Cholesterol sulfate
- Names: IUPAC name [(3S,8S,9S,10R,13R,14S,17R)-10,13-Dimethyl-17-[(2R)-6-methylheptan-2-yl]-2,3,4,7,8,9,11,12,14,15,16,17-dodecahydro-1H-cyclopenta[a]phenanthren-3-yl] hydrogen sulfate

Identifiers
- CAS Number: 1256-86-6;
- 3D model (JSmol): Interactive image;
- ChEBI: CHEBI:41321;
- ChEMBL: ChEMBL1231592;
- ChemSpider: 58586;
- PubChem CID: 65076;
- UNII: KU576NT9O9;

Properties
- Chemical formula: C_{27}H_{46}O_{4}S
- Molar mass: 466.72 g·mol^{−1}

= Cholesterol sulfate =

Cholesterol sulfate, or cholest-5-en-3β-ol sulfate, is an endogenous steroid and the C3β sulfate ester of cholesterol.

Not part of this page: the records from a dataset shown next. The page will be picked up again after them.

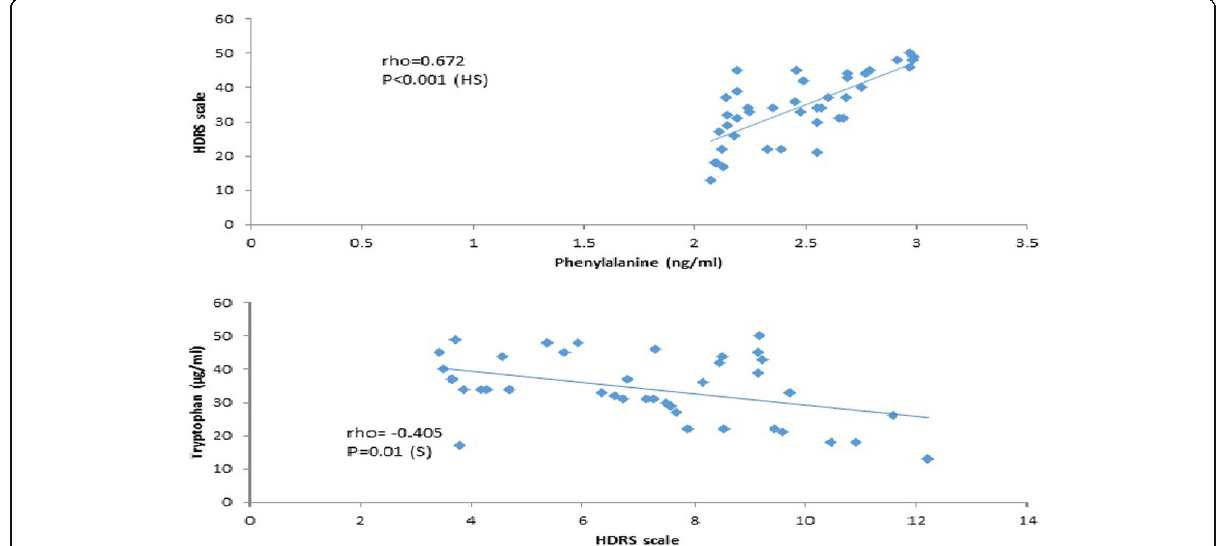
Fig. 2 ROC curve for the performance of phenylalanine ( a ) and tryptophan ( b ) in the prediction of very severe depression among the treated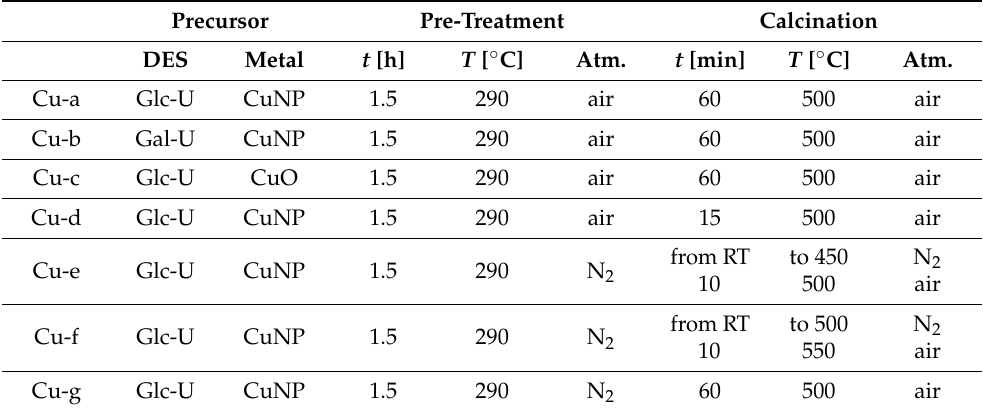
Table 2. Overview of the different preparation parameter. The following abbreviations correspond to Glc-glucose, Gal-galactose, U-urea, CuNP-copper nanopowder, RT-room temperature. Cu-e and Cu-f were prepared in two steps: pyrolysis under inert atmosphere and oxidative treatment for 10 min. The CuO-60 catalysts are Cu-a, Cu-b, Cu-c, and Cu-g. Precursor Pre-Treatment Calcination DES Metal t [h] T [ ◦ C] Atm. t [min] T [ ◦ C] Atm. Glc-U CuNP 1.5 290 air 60 500 air Gal-U CuNP 1.5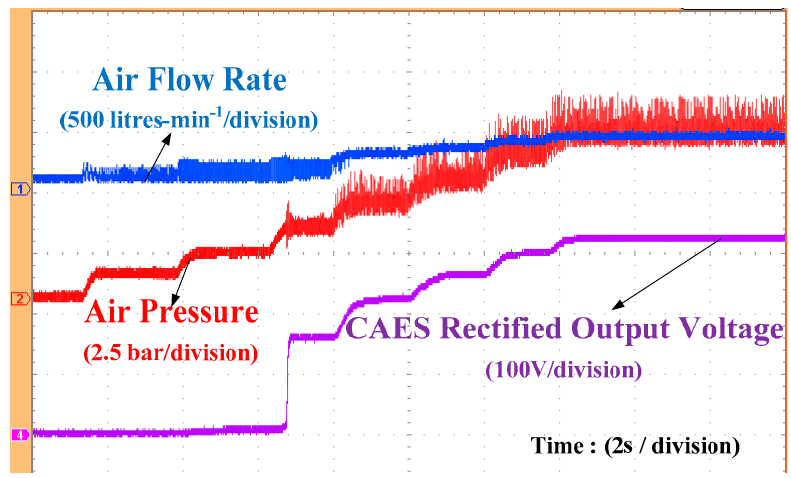
Figure 10. Experimental setup of the grid integrated CAES system.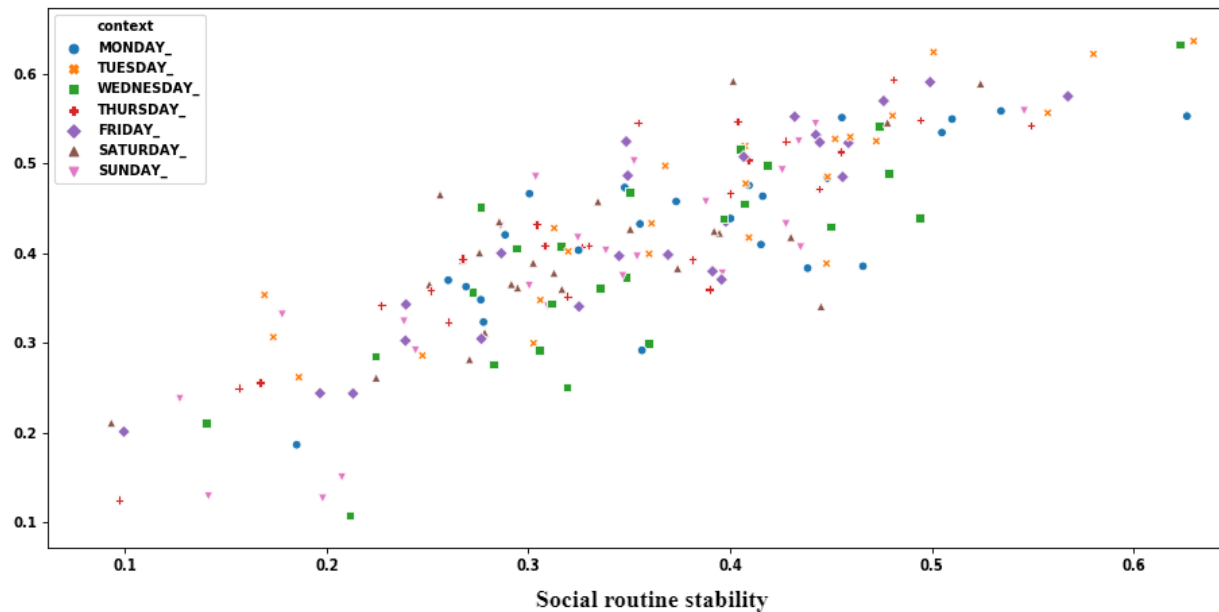
Figure 13. Correlation between prediction performance of sociability pattern and social routine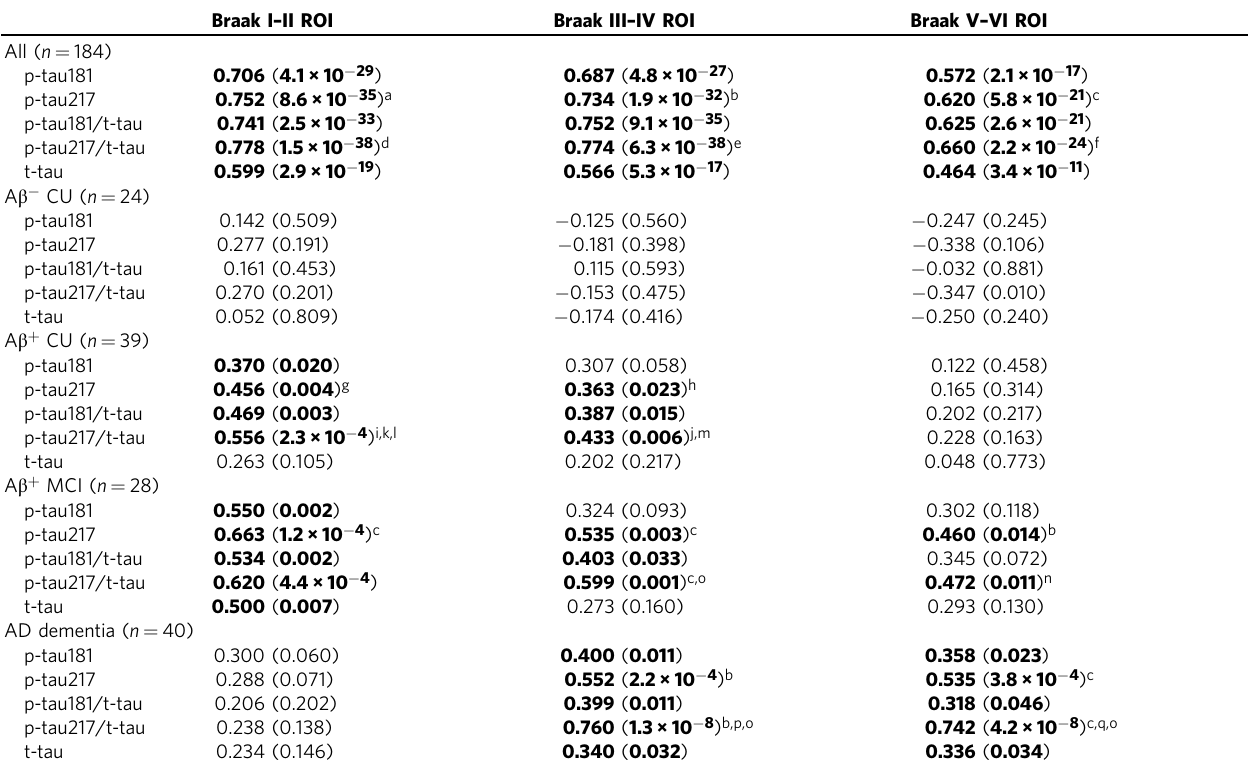
Table 2 Spearman correlations between CSF tau variants and regional [ 18 F] fl ortaucipir retention. Braak I – II ROI Braak III – IV ROI Braak V – VI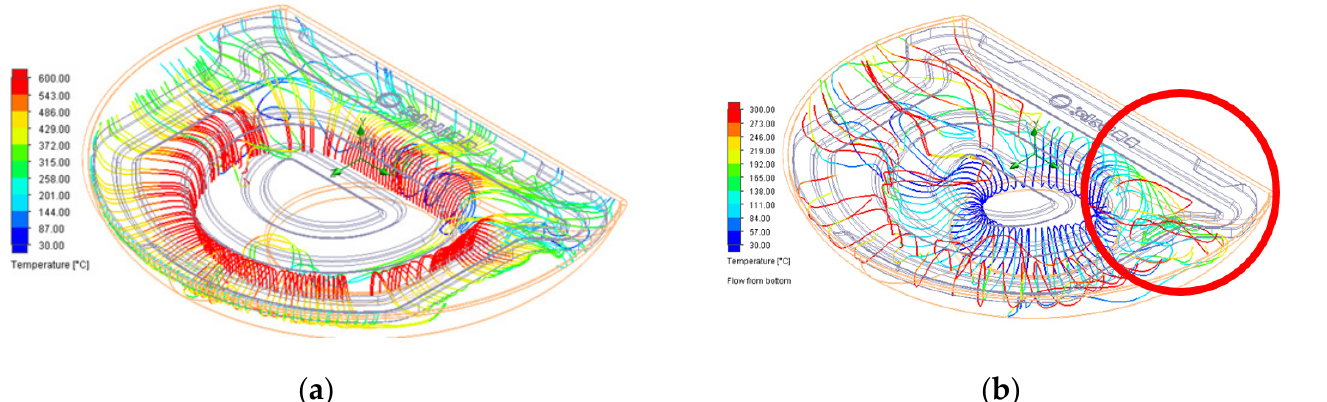
Figure 6. Original combustion system analysis ( a ) Burner streamline distribution (temperature); ( b ) Air inlet streamline distribution (temperature).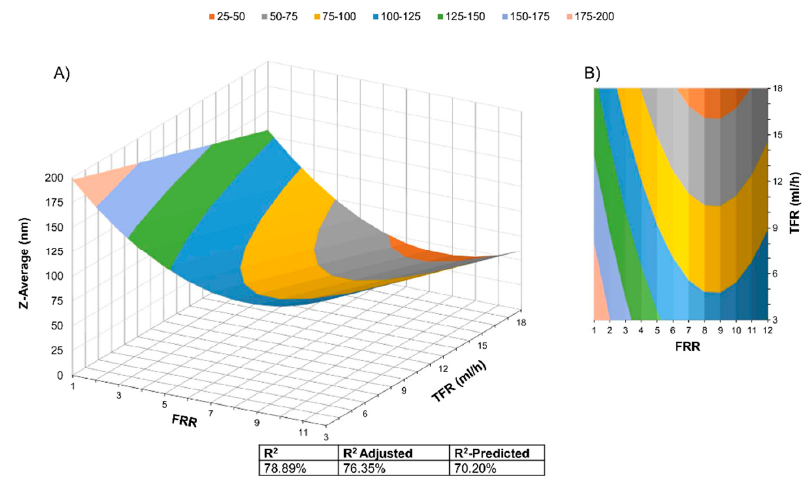
Figure 3. Surface Response Model derived from the Central Composite Circumscribed Rotatable Design Data. The model level of significance is p < 0.05. ( A ) 3 ‐ dimensional, ( B ) Contours representation.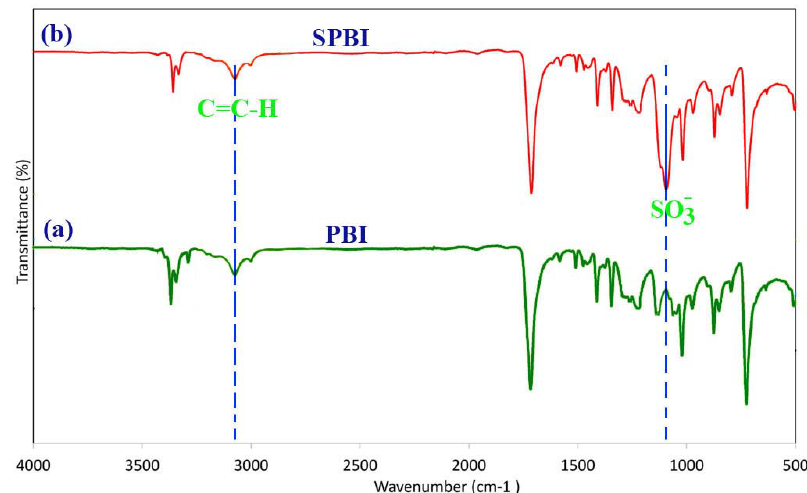
Fig. 1. Fourier transform infrared (FT-IR) spectra of polybenzimidazole (PBI) and sulfonated PBI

It is formed from cholesterol by steroid sulfotransferases (SSTs) such as SULT2B1b (also known as cholesterol sulfotransferase) and is converted back into cholesterol by steroid sulfatase (STS). Accumulation of cholesterol sulfate in the skin is implicated in the pathophysiology of X-linked ichthyosis, a congenital disorder in which STS is non-functional and the body cannot convert cholesterol sulfate back into cholesterol.